**Action item A:**
Using the passage about Trust Exercise, answer:
(i) How many parts does the novel have, and what title does each part share?
(ii) Which two points of view does Karen switch between when narrating her version?
(iii) What words does Mr. Kingsley say to Sarah to comfort her?
**Action item B:** Transcribe the part of the passage about Trust Exercise between "Mr. Kingsley tries" and "shift in point-of-view.", inclusive.

**Document section:**
In a way therapy is also “truthful emotions in false circumstances.” It is a space simulated expressly in order to uncover and identify true feelings -- feeling-states, as one character calls them — with the purpose of healing, and of self-knowledge.
And something else that involves truthful emotions in false circumstances: fiction. In this story, Choi takes command of one of the novel’s greatest tools: point-of-view, and the unreliable narrator. There are three parts to the novel, and all three are entitled, “Trust Exercise.” Each has a different narrator. We start in a kind of omniscience, and what seems to be an impartial account of the events of the 1982 school year, centering Sarah and David, and then just Sarah, in the boundary crossings that unfold that year. But then, that account ends abruptly —even anticlimactically — and we begin the second part of the book, the second “Trust Exercise.” Here, we have jumped ahead almost fifteen years. One of the characters from the first part, Karen, is narrating now, and she wants to set the record straight.
“Karen” does this, though, by first putting her own name between quotation marks. She calls into question all that we know, and then she proceeds to tell the story again, adding many details that have transpired since 1982. Karen narrates her version of things by switching between the first-person and third-person: sometimes “Karen” is doing the action, and sometimes “I” am. In fact, in telling moments, the point-of-view shifts in the middle of a scene: “Sitting in the car I was surprised to have no idea what I would do. … Then as if she’d been given a cue, around the time Karen sensed they were finished she got out of the car and walked quickly inside.” She splits in two: the Karen who is “Karen” (perhaps a version of herself as Sarah saw her, or as she seemed to be in high school) and then the intimate me. Her persona, and then just her, addressing us; a narrator, perhaps, whom we can really trust. And that’s the point — she needs us to trust her, and we do. We trust her because she tells us that Sarah is a fraud. We trust her because she tells us that she’s been acting.
Mr. Kingsley tries to comfort Sarah one day in 1982 by telling her, “Honesty is a process. Standing up for your emotions is a process.” He’s talking about the personal issue she’s shared with him after class one day, but he’s also foreshadowing the long, protracted struggle of these characters: the struggle to see, to really see, the events that transpired in 1982 when Sarah and Karen were in tenth grade. Honesty is a process — for them, and for this narrative, whose structure calls on us to exercise trust, only to have it broken, time and again, by unreliable information and partial truths. Who is Mr. Kingsley, really? What happened that year? And who will make it right?
Sometimes the boundaries we cross are as imperceptible as a shift in point-of-view.

Extracted data entries
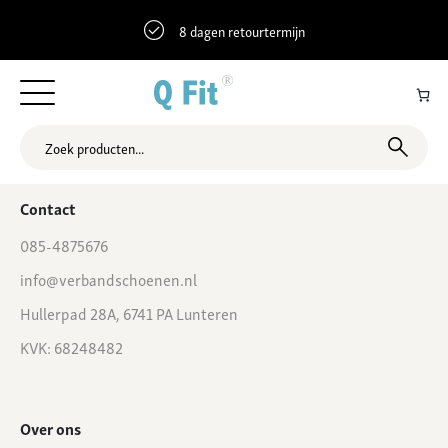
8 dagen retourtermijn
47.7786375 12.45236 Bahnhofstraße 5, Grassau, Duitsland
Contact
085-4875676
info@verbandschoenen.nl
Hullerpad 28A, 6741 PA Lunteren
KVK: 68248482
Over ons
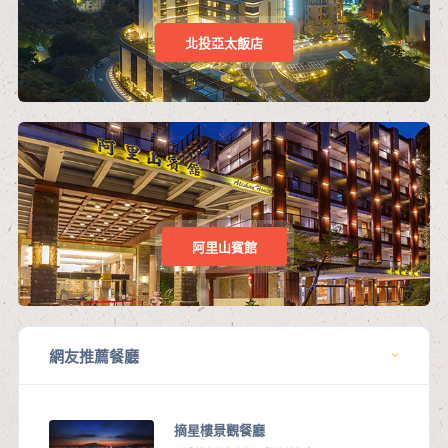
北投亞太飯店
阿里山賓館
網友推薦餐廳
摘星樓景觀餐廳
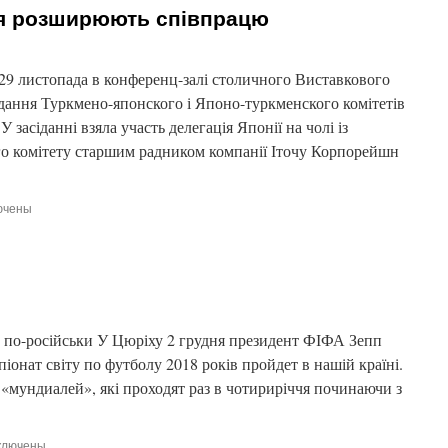
ія розширюють співпрацю
 листопада в конференц-залі столичного Виставкового
сідання Туркмено-японского і Японо-туркменского комітетів
 засіданні взяла участь делегація Японії на чолі із
о комітету старшим радником компанії Іточу Корпорейшн
ючены
и
еністан
я
ирюють
рацю
 по-російськи У Цюріху 2 грудня президент ФІФА Зепп
піонат світу по футболу 2018 років пройдет в нашій країні.
 «мундиалей», які проходят раз в чотириріччя починаючи з
ключены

**Answer area A:**
(i) Three parts, each titled "Trust Exercise."
(ii) First-person and third-person.
(iii) "Honesty is a process. Standing up for your emotions is a process."

**Answer area B:**
Mr. Kingsley tries to comfort Sarah one day in 1982 by telling her, “Honesty is a process. Standing up for your emotions is a process.” He’s talking about the personal issue she’s shared with him after class one day, but he’s also foreshadowing the long, protracted struggle of these characters: the struggle to see, to really see, the events that transpired in 1982 when Sarah and Karen were in tenth grade. Honesty is a process — for them, and for this narrative, whose structure calls on us to exercise trust, only to have it broken, time and again, by unreliable information and partial truths. Who is Mr. Kingsley, really? What happened that year? And who will make it right?
Sometimes the boundaries we cross are as imperceptible as a shift in point-of-view.